D’altronde, poche ore prima di tornare in campo per chiudere la pratica Cincinnati in maniera trionfale, era stato lo stesso Sinner a far salire l’allerta tra i tifosi. Durante la semifinale contro Zverev, vinta più con la forza di volontà che non con la limpidezza del suo gioco, più volte l’azzurro si è infatti toccato sul fianco, dimostrando apertamente di essere ancora alle prese con quell’infortunio all’anca che lo aveva già tenuto fuori dal circuito per qualche settimana in primavera.

Un infortunio che al momento non sembra impedirgli di giocare, come dimostrato nel corso di questi ultimi giorni tra il Québec e l’Ohio, ma che potrebbe rappresentare un freno importante in vista di quegli US Open, ultimo Slam dell’anno, a dir poco decisivi per la corsa alla prima posizione nel ranking di fine anno, obiettivo comune per Jannik e Alcaraz.

Con una situazione in divenire, l’imperativo per l’azzurro è rischiare il meno possibile: “Non rischierò la mia salute prima di New York e degli altri grandi tornei. Non posso nascondere che a volte sento dolore all’anca, ma non ho ancora capito di cosa si tratti esattamente. Mi sembra qualcosa di diverso rispetto a prima“.

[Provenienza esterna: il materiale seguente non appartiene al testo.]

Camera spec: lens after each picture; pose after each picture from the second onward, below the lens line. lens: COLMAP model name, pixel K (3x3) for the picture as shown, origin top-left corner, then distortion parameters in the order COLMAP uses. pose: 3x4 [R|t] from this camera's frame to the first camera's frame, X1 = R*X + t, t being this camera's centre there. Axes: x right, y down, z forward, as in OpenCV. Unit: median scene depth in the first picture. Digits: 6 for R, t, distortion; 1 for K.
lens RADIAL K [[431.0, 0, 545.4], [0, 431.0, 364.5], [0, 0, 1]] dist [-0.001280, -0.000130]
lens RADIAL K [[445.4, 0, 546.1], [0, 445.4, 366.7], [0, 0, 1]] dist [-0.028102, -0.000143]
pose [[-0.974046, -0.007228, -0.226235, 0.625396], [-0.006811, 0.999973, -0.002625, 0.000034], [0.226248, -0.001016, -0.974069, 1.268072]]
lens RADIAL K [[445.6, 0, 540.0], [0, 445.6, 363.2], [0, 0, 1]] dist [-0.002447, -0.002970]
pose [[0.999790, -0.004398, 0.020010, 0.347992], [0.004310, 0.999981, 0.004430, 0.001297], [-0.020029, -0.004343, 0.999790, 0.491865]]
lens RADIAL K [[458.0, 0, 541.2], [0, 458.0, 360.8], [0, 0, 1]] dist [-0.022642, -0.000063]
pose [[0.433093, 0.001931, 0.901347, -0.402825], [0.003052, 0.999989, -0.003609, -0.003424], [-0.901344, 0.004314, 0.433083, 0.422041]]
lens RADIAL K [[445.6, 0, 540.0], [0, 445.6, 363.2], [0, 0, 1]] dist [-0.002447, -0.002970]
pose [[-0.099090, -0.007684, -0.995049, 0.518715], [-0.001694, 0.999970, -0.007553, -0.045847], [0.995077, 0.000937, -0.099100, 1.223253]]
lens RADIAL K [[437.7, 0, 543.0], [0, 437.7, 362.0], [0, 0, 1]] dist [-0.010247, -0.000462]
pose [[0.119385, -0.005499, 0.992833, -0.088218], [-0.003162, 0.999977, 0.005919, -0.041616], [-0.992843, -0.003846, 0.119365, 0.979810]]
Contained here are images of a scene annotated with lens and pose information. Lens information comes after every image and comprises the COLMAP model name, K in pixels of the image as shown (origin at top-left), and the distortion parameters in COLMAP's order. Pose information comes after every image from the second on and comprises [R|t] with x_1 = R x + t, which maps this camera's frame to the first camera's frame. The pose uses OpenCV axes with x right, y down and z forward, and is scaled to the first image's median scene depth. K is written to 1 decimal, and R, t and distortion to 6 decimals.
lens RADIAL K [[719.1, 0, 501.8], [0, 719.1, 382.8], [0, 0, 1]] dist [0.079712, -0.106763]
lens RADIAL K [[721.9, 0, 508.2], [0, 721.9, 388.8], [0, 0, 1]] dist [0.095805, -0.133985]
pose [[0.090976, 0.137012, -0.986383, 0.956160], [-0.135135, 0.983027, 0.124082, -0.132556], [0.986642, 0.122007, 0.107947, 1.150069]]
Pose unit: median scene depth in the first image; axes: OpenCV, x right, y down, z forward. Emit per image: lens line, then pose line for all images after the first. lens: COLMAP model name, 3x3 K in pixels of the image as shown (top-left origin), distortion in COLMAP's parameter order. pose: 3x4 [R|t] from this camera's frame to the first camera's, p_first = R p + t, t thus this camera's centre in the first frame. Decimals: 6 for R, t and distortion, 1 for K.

Qualcosa da aggiustare c’è, ma è convinto che non intaccherà in alcun modo la sua presenza a Flushing Meadows: “Ho sei giorni prima di New York per riprendermi e lavorare su questo. Quindi non ho preoccupazioni da questo punto di vista“. La speranza è che sei giorni possano effettivamente bastare per mettersi alle spalle l’incubo di uno stop che, in questo momento della stagione, sarebbe di una gravità estrema per le sue ambizioni.